Dazu kommt, dass die Pronomen der (technisch) noch unbekannten Objekte nicht gesetzt sind: Die erste Beschreibung bezeichnet die Hauptperson im Bild nur als »sie«, wenn man dieses Pronomen aber verwendet, bezieht es sich auf eine eigenartiges scenery-Objekt. Natürlich kommt man mit »Frau« oder »Mädchen« weiter – und zu verschiedenen Beschreibungen.

Gerade in einem Projekt wie diesem, wo der einzelne Künstler nicht weiß, wer genau der Protagonist ist, ist es natürlich schwierig, festzulegen, was der Spieler weiß und was nicht. Insofern sind die Bilder Mendelssohns und Lippis Gegensätze: In einem wird dem Protagonisten einfach Wissen unsterstellt, das der Spieler (an der Tastatur) unter Umständen gar nicht hat, im anderen wird Wissen beim Spieler (um die Verkündigung) vorausgesetzt – erkennt der Spieler die Szene nicht, kann der Protagonist auch nichts damit anfangen.

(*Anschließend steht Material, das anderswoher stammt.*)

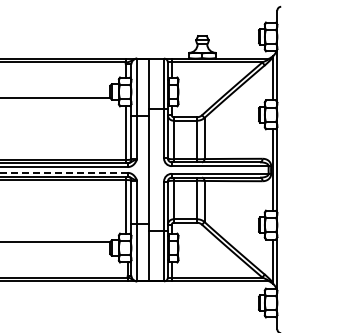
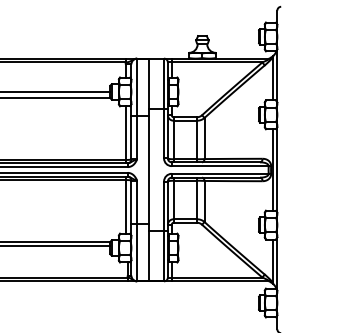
line at (56, 92): none -> present
line at (64, 172): dashed -> solid
line at (56, 246): none -> present
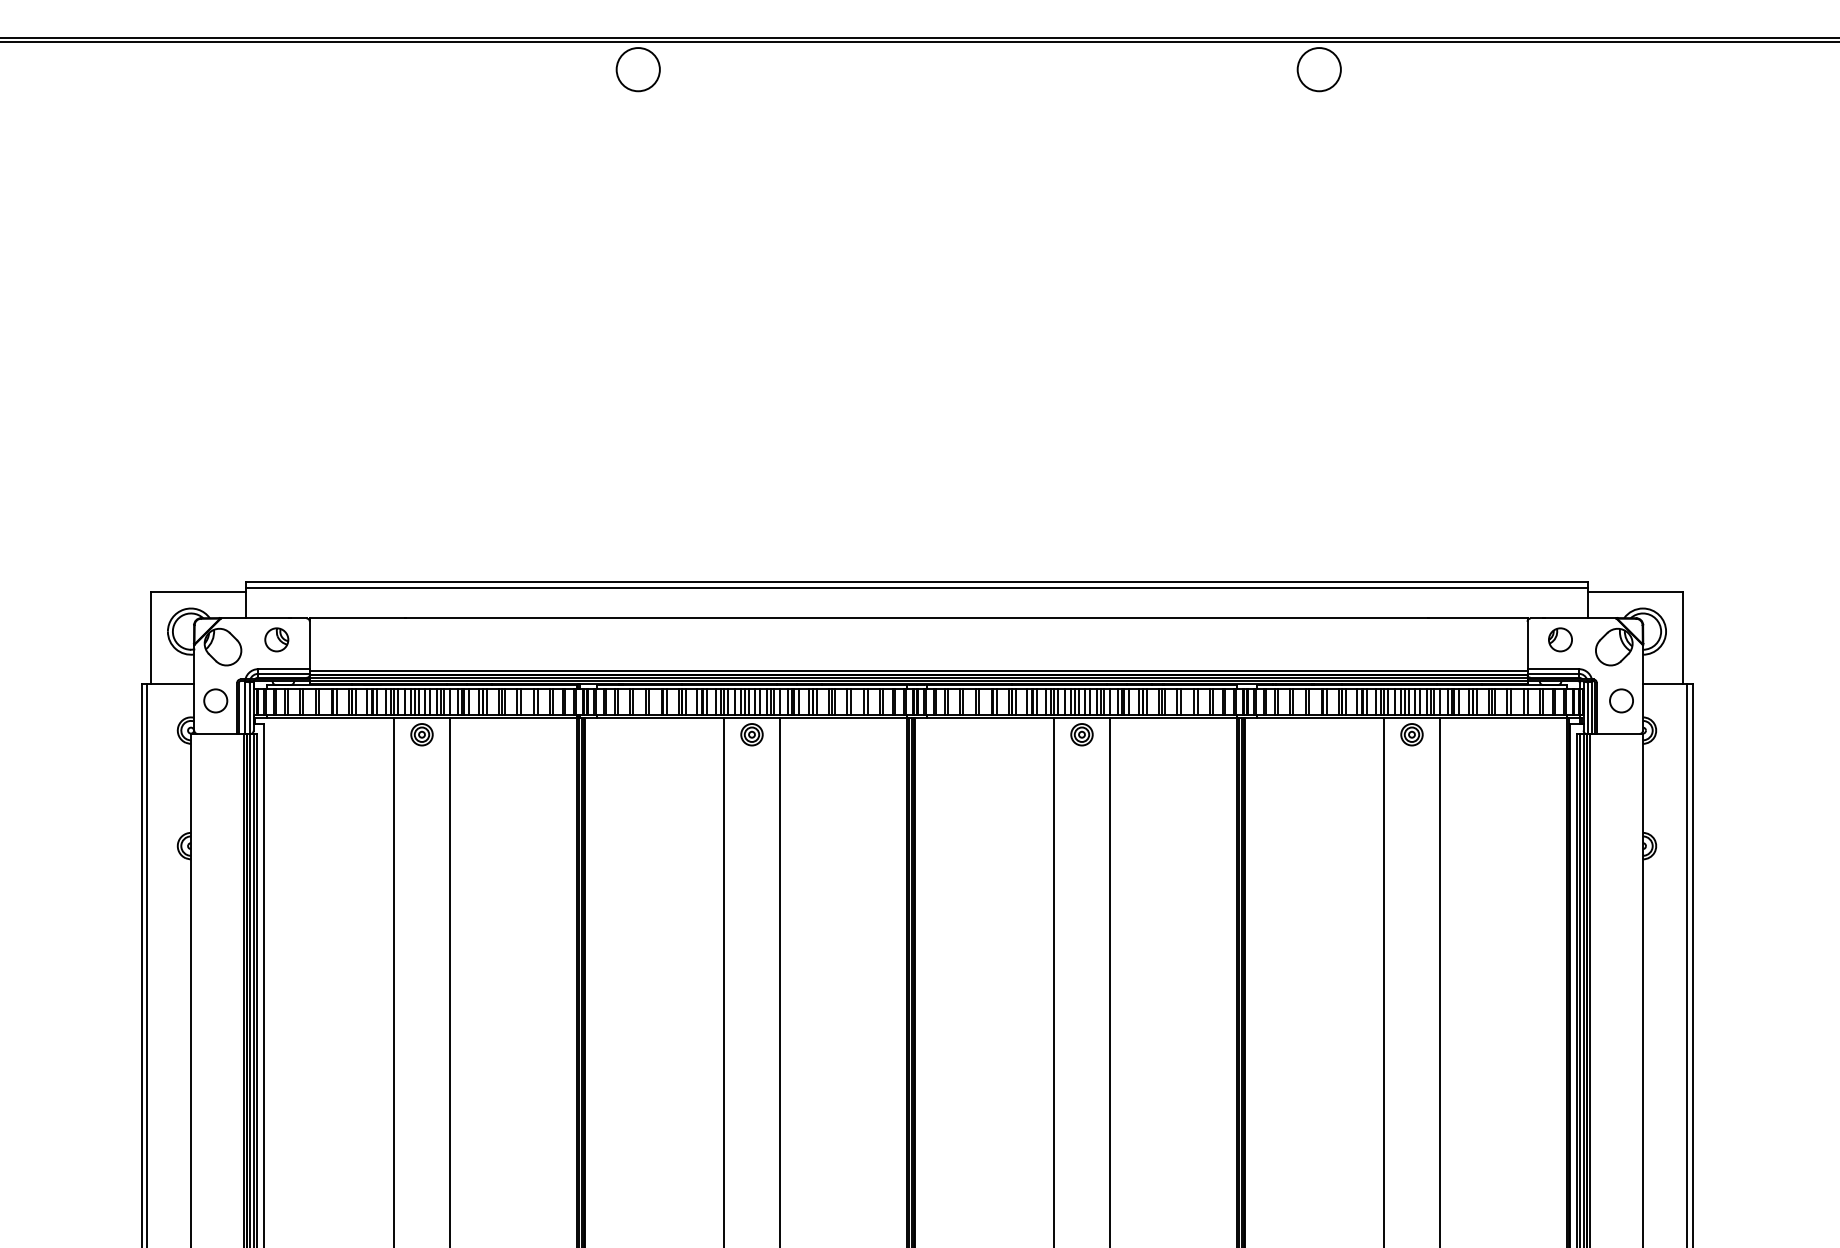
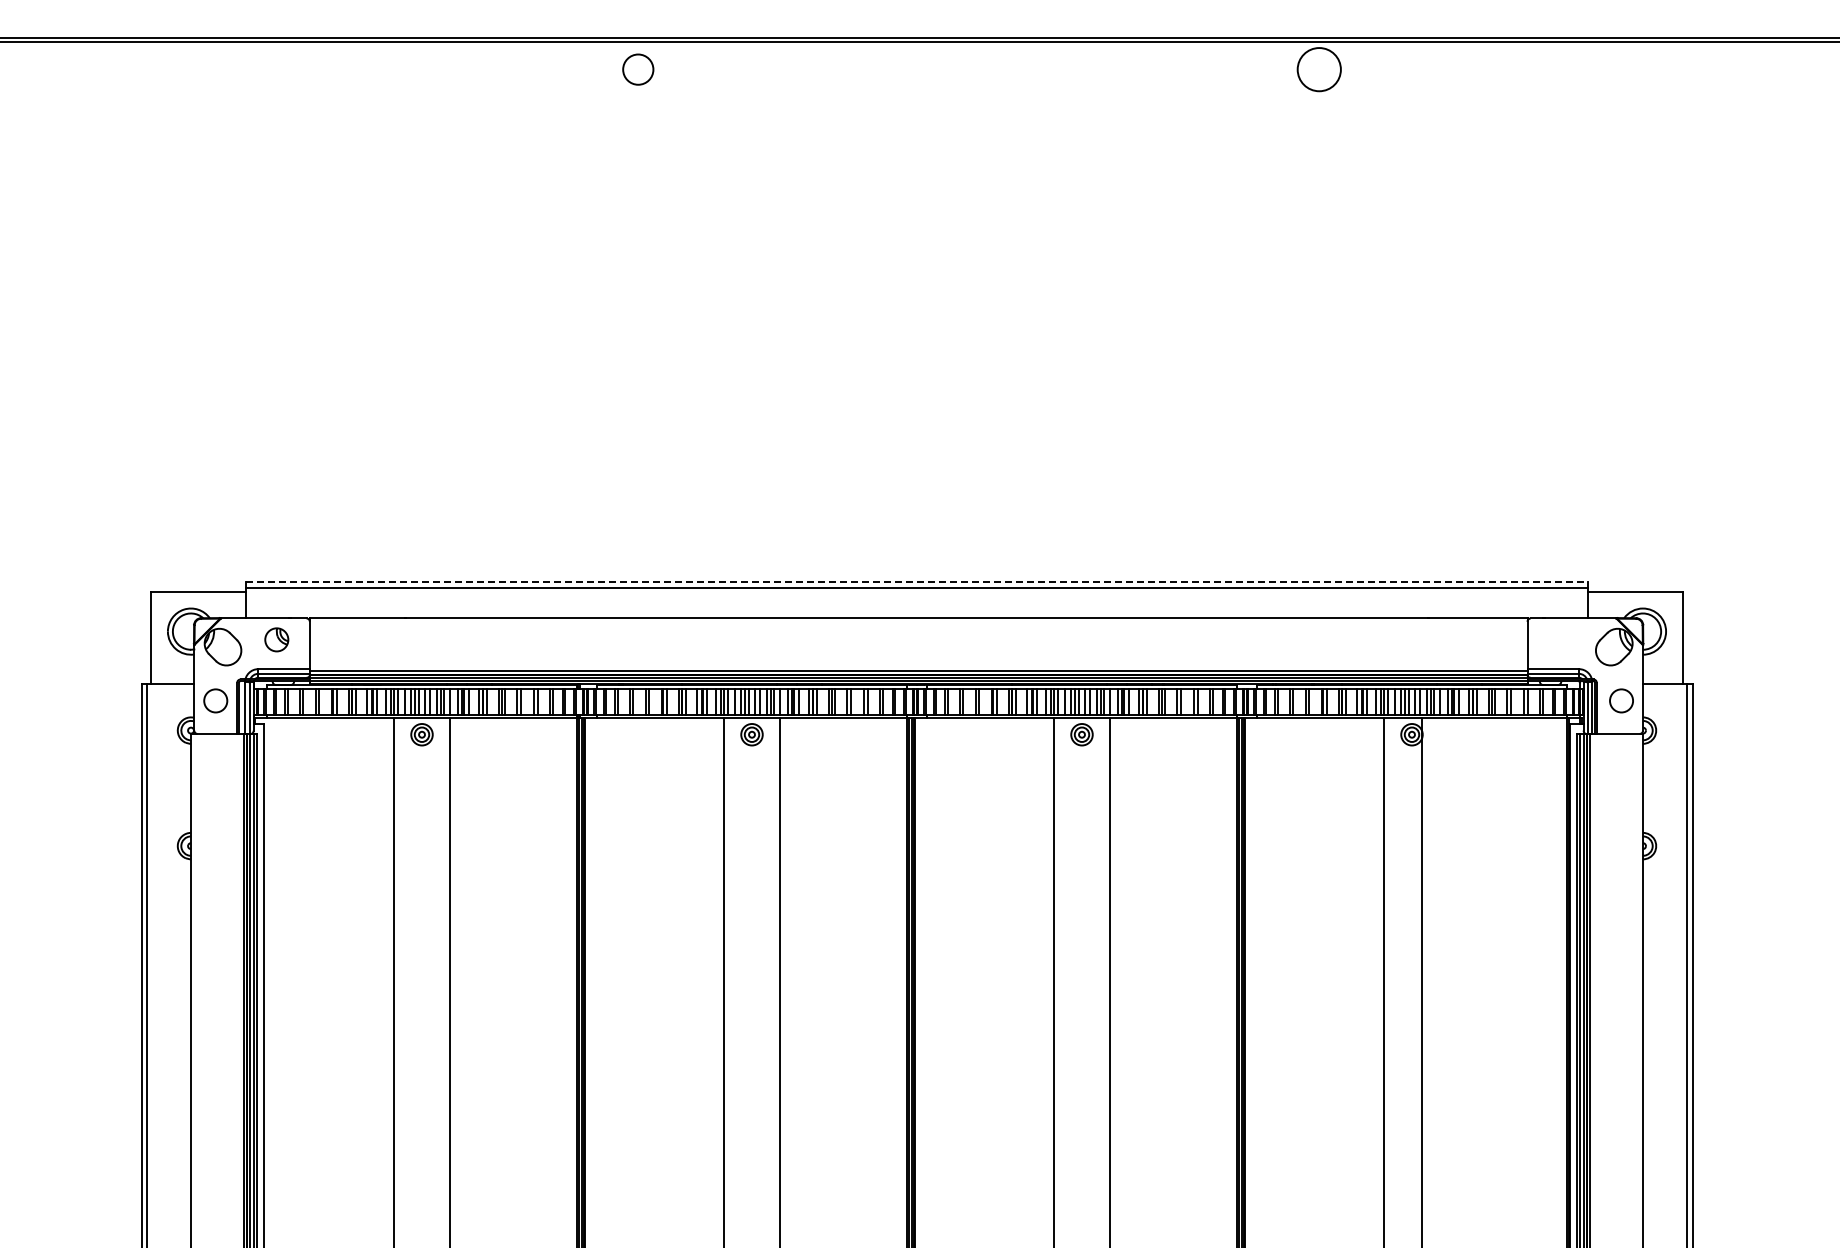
circle at (637, 69) diameter: 43 px -> 30 px
line at (917, 582): solid -> dashed
part at (1560, 639): present -> none
line at (1440, 981) position: (1440, 981) -> (1422, 981)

Nach zwölfmaligem Untersuchen des Bilds ist die Wahrscheinlichkeit, eines der sechs Details zu verpassen, höher als 50%, nämlich 56,2%. Sogar die Wahrscheinlichkeit, dass zwei beliebige Details nach zwölf »u Collage« noch nicht erwähnt wurden, ist mit 10,6% recht hoch.

Ich hatte allerdings zuerst die »Szene« untersucht, die sich nur auf die Darstellung der Hinrichtung bezieht, und so ohne es zu wissen, eine Ebene übersprungen. Im »Bild« gibt es noch mehr zu sehen.